Both cellular and PCS companies did NOT bid for specific locations -- they bid by MTA or BTA, which are in general a good sized fraction of a state, but are at least a whole county in size. Sprint, in particular, has a license in every single block nationwide.. they just haven't built most of it out. But, Verizon Wireless, Cingular, etc., all also have tons of area they have the right to build out in, but just don't. So, OK, some mom & pop built there -- but otherwise, they'd have a phone that says "no coverage".
"These "secondary" cariers then effectivly block signals from the primary carier with very strong signals, and "capture" any phone that is set to automatically roam. Once on their tower, they charge exorbitant rates - usually borne by the customer, but sometimes absorbed by the primary carrier through roaming agreements. Except that these "secondary" carriers don't have agreements with major carriers, except CASH ONLY."
They don't block signals, period. That's illegal, and they'd be fined out of business by now if they were doing it. There's 2 cellular and 6 PCS bands; the small provider has a separate block from the "primary" carrier.. the small one can put out as much juice as they want and they are NOT going to "block" the primary's signal, they're on different bands.. And, most phones will hang on to the slightest, crappiest hint of signal from the primary provider before they roam (unless the user forces roaming), so simply having a stronger signal will not force roaming in any way. I can't argue with "cash only" roaming.. when I roam off US Cellular, it does take 2 months for it to show on my bill, so I'm sure Verizon is having to do things pretty manually, since other roaming I've done showed up within a day or two on my online bill.
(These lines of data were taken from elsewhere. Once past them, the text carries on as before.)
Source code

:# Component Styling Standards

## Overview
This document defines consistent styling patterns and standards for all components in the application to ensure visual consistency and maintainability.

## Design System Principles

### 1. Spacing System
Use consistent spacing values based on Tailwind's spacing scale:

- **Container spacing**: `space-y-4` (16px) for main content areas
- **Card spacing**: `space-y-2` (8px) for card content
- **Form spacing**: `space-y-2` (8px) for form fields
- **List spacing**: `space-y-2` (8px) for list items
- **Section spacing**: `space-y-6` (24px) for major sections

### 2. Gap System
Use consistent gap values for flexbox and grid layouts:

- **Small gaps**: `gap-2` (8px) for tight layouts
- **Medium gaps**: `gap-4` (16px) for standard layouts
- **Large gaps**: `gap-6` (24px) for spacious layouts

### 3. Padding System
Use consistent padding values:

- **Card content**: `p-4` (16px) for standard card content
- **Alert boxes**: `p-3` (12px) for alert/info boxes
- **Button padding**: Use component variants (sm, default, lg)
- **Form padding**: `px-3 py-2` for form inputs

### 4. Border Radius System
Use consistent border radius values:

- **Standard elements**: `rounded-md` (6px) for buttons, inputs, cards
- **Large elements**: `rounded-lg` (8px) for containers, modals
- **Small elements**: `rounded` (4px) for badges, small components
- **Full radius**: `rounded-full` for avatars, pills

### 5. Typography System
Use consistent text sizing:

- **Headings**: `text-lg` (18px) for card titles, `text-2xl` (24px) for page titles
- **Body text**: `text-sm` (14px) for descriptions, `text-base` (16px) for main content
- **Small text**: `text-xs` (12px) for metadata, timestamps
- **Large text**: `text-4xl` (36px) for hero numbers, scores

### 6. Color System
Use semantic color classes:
"There have been "scams" where a group of folks associated with the "secondary" carrier will subscribe to a major carrier, then roam for hours in the "secondary" cell, simply to drive roaming revenue to the tower owner. Think of this as the cell phone equivalent of a click bot that cranks revenue through a web site by hitting a pay-per-click site repeatedly."
Maybe. Verizon Wireless does NOT have a 50% roaming rule, and I have heard of plenty of people that live in Alaska getting a phone down in the lower 48, getting the bill mailed down there somewhere, and moving back up to Alaska -- since Verizon Wireless' rates are like half of Alaska Digitel or ACS' rates, and they'll roam on them for free. That's not the phone company itself though.